PROBLEM TO WORK ON:
Copy out the lines from the one containing "Please could you examine the dial" through the one containing "The reading is 125 °C", both included, and only those lines.

INFORMATION SHOWN:
+--

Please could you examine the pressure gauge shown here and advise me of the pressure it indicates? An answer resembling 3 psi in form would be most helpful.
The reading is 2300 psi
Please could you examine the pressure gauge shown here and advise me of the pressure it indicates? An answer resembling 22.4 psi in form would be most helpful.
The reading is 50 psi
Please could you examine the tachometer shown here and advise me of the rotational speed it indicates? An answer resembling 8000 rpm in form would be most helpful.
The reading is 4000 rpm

+--

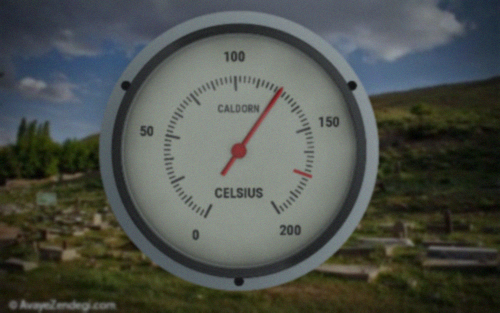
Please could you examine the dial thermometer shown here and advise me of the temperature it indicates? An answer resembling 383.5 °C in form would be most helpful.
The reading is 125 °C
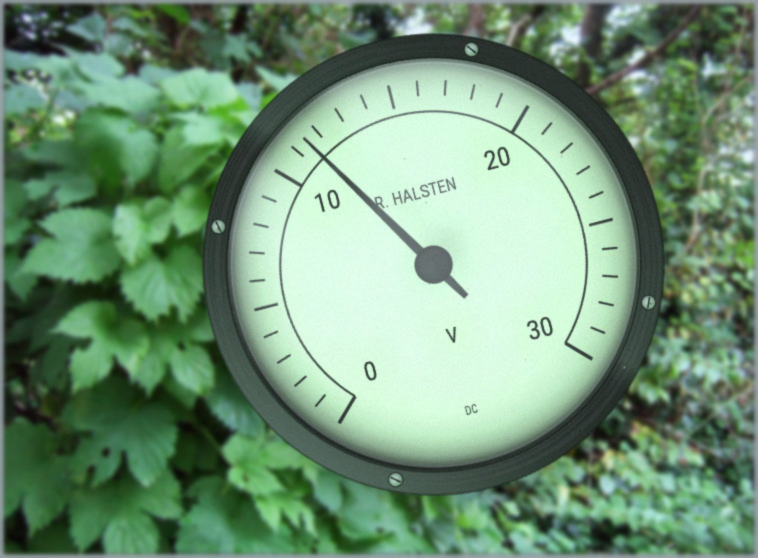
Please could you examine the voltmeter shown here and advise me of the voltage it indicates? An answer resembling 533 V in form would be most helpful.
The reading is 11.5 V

+--

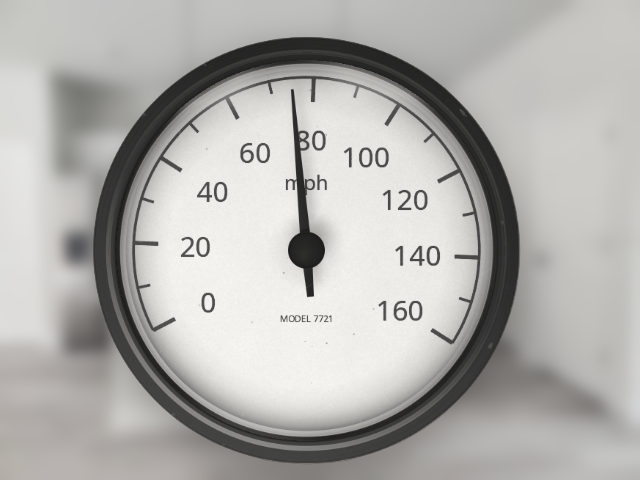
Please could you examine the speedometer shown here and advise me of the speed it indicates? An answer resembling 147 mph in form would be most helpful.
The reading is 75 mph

+--

ANSWER SECTION:
Please could you examine the dial thermometer shown here and advise me of the temperature it indicates? An answer resembling 383.5 °C in form would be most helpful.
The reading is 125 °C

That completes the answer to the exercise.